A Gay/campy chronicling of daily life in NYC,with individual kernels of human truth. copyright 2011 by The Raving Queen
Thursday, February 8, 2018
Here Is A New Way To Try Dealing With Subway Harassment!!!!!!!!!!!!!!!!!!!!!!
The other day, while whizzing into Manhattan for a doctor appointment, this older, African American woman, got on the train, somewhere beyond 36th Street in Brooklyn, and getting off at Cortlandt Street in Manhattan. The duration bears notice, because of what she went on to do.
She was dressed like some hot Disco Mama, in a beautiful, hooded white coat, a white dress, black stockings, and white boots. I cannot say she was homeless, or just simply off her meds, but I can assure you that, for the entire time she was on the train, she did not stop ranting and raving, in an almost rap-like manner.
She started in with me. "How come you readin' that book?' she said. She kept up goading me about my reading, but I was too engrossed in "Suttree" by Cormac McCarthy, to acknowledge her.
Then she began to get graphic. She started yelling about how hot it was on the train, and that she ought to get undressed. She did not, but she went on and on about her tits--how sweet they were, how there was chocolate on them and between them and inside her vagina, and wouldn't everyone like a taste? I swear I am not making this up. I was terrified she was going to stick herself in my face and sexually harass me, and, honey, if she had, I am telling you, there would have been trouble.
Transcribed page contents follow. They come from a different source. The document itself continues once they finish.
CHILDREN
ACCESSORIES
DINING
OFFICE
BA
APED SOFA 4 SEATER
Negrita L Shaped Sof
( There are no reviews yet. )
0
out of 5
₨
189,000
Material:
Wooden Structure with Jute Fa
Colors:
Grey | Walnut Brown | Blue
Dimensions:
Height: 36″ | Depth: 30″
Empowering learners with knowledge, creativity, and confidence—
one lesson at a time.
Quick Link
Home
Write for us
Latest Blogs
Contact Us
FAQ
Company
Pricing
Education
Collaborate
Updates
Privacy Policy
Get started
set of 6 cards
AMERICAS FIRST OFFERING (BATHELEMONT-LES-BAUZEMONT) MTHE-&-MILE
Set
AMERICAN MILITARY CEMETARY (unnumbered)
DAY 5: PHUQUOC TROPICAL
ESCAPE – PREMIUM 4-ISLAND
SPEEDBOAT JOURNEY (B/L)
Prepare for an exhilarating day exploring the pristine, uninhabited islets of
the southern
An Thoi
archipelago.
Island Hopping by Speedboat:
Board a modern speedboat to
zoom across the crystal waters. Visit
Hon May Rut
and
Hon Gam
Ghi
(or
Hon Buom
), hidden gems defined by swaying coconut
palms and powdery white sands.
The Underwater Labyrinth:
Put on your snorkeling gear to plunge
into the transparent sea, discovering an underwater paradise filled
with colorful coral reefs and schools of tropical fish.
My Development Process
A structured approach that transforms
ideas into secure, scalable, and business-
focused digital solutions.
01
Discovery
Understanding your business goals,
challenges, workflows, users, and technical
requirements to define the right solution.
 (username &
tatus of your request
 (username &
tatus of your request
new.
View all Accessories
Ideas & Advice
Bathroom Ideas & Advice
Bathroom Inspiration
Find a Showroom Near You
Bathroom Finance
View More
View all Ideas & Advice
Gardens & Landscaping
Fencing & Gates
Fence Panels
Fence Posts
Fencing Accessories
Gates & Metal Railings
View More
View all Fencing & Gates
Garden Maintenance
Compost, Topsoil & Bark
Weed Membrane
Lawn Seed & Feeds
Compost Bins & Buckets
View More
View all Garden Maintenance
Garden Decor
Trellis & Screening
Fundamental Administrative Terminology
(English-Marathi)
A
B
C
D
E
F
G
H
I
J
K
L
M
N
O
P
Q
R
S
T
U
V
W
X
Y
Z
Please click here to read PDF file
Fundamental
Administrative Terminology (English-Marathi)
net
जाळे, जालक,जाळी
Of course, there was no cop anywhere. And at least her rap beat made it almost tolerable.
When she finally got off, at Cortlandt, both the other passengers and I breathed a collective sigh of relief. And I began to wonder, if she is getting out at Cortlandt, a main business area, and has some kind of job interview, with that outfit, and attitude, that is one interview I would love to see. She would intimidate a whole personnel department.
The saying goes that one's best retorts always come after the fact of being insulted or harassed. I am sure many people wanted to walk up to this woman, and just smack her, across the face. But that wouldn't work, because who's to say, or not, she might have had some kind of weaponry on her, and pulled it out. Then things would really spin out of control.
It came to me there would be a simpler way to have dealt with her, one which would leave her speechless, as I am sure she would not understand what I was talking about.
I should have walked over to this woman, faced her head on, and said--
"Why don't you just go on home, and play with your planchette?"
She might have thought she was being sexually harassed. But I doubt it. She would have no idea what a planchette was, and I believe this might have silenced her.
I cannot prove it, but maybe I will try this, should another situation arise.
In which case, I hope I won't be writing this from a hospital!!!!!!!!!!!!